O governador de São Paulo, Tarcísio de Freitas (Republicanos), e o presidente nacional do PSD, Gilberto Kassab, negaram veementemente as alegações feitas pelo ex-banqueiro Daniel Vorcaro, em uma delação premiada que o relaciona a um suposto esquema de pagamento de propina. As declarações de Vorcaro, que foi proprietário do extinto Banco Master, foram rejeitadas tanto pela Polícia Federal quanto pela Procuradoria-Geral da República, que consideraram as versões apresentadas sem respaldo por falta de novos fatos ou evidências concretas.
Segundo a delação, Vorcaro afirmou que uma doação de R$ 5 milhões, feita em 2022, para as campanhas do então presidente Jair Bolsonaro e de Tarcísio de Freitas, teria sido resultado de uma negociação de propina. Na ocasião, Tarcísio recebeu R$ 2 milhões, enquanto Bolsonaro teria recebido R$ 3 milhões, ambos provenientes de Fabiano Zettel, cunhado de Vorcaro e investigado na operação Compliance Zero. O ex-banqueiro alegou que tais doações seriam “contrapartidas financeiras” negociadas após um suposto ajuste com Kassab, relacionado à manutenção do sistema Credcesta no governo de Tarcísio.
O Credcesta é um cartão de crédito consignado destinado a servidores públicos, operado pela PKL One Participações, empresa ligada ao Banco Master e associada a parentes de Augusto Lima, sócio de Vorcaro. As informações sobre a delação foram inicialmente divulgadas pelo portal UOL nesta quinta-feira (3) e posteriormente confirmadas pela CNN Brasil. Vorcaro afirmou que os pagamentos ocorreram após um acordo indevido com Kassab, embora não tenha apresentado provas concretas para sustentar a alegação.

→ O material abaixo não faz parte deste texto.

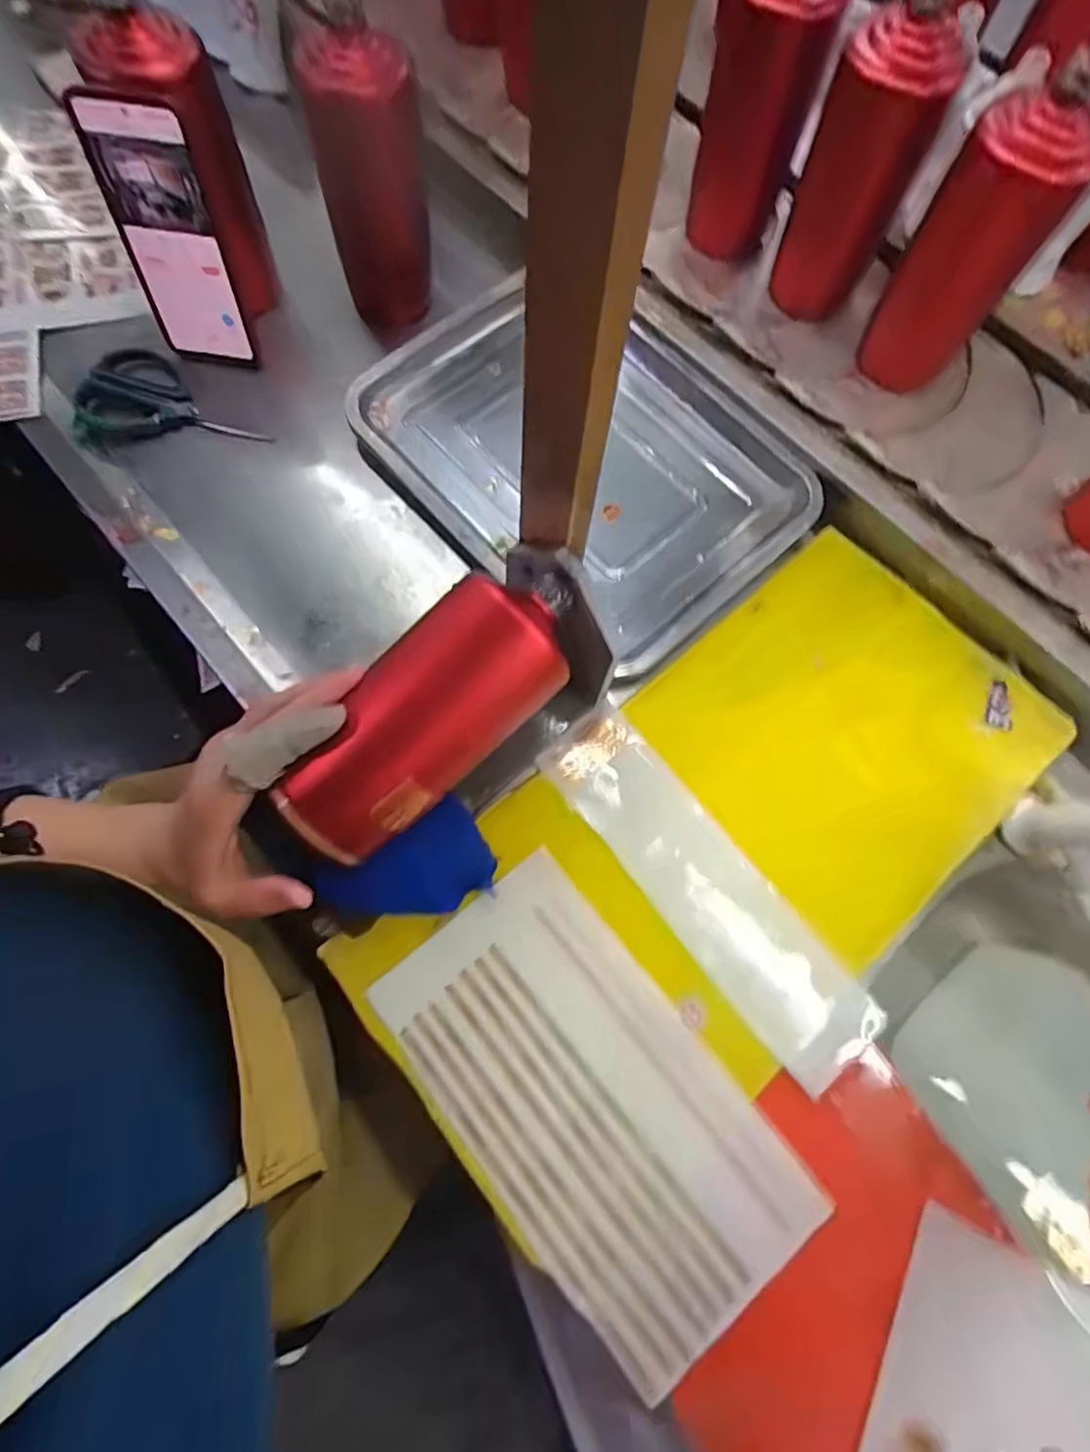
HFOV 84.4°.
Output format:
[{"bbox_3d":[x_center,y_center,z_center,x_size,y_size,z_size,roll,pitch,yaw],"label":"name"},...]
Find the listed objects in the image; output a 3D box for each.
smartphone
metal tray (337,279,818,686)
[{"bbox_3d":[-0.280,-0.360,0.455,0.079,0.162,0.012,11,60,0],"label":"smartphone"},{"bbox_3d":[0.034,-0.228,0.498,0.262,0.029,0.339,-44,78,-10],"label":"metal tray"}]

Em nota oficial, Tarcísio de Freitas declarou que nunca manteve contato ou relação com Daniel Vorcaro, afirmando desconhecer qualquer fato mencionado na reportagem. O governador destacou que sua campanha eleitoral de 2022 contou com mais de 600 doadores e seguiu rigorosamente a legislação eleitoral, sem qualquer vínculo ou conhecimento prévio de condutas ilícitas por parte de terceiros. Além disso, reforçou que a prestação de contas foi devidamente apresentada e aprovada pela Justiça Eleitoral, e que o sistema de consignações do Estado funciona por meio de credenciamento público, regulamentado há mais de uma década pelo Decreto nº 60.435/2014.
Kassab, por sua vez, classificou as alegações como “relato absolutamente fantasioso”. Em nota, o político afirmou que nunca tratou de doações com Augusto Lima ou Daniel Vorcaro, nem possui qualquer relação com Vorcaro, tendo nunca conversado com ele, pessoalmente ou por telefone. Kassab reconheceu conhecer Augusto Lima e Thiago Botelho, mas garantiu que nunca discutiu o sistema Credcesta com eles ou tratou de qualquer assunto relacionado ao tema. Ele também reforçou que sua participação na campanha de 2022 ocorreu dentro dos limites legais, com mais de 600 doadores, e que todas as prestações de contas foram regularizadas perante a Justiça Eleitoral.
Sobre o sistema de consignações, Kassab explicou que a participação de instituições no sistema estadual ocorre por credenciamento público, regulamentado desde 2014, e que a PKL One foi credenciada em maio de 2022, na gestão anterior, com validade até 2026. Ressaltou ainda que esse credenciamento não envolve recursos públicos ou contratos diretos com o Estado, sendo apenas uma habilitação que permite aos servidores escolherem suas instituições financeiras.
Ao rejeitar as acusações, Kassab afirmou categoricamente que nunca tratou de doações ou assuntos relacionados a Vorcaro, Lima ou Botelho, e que os relatos apresentados na delação não possuem qualquer sustentação factual. As declarações reforçam a tentativa de desqualificar as alegações feitas na delação premiada, que ainda aguardam comprovação ou investigação aprofundada pelas autoridades competentes.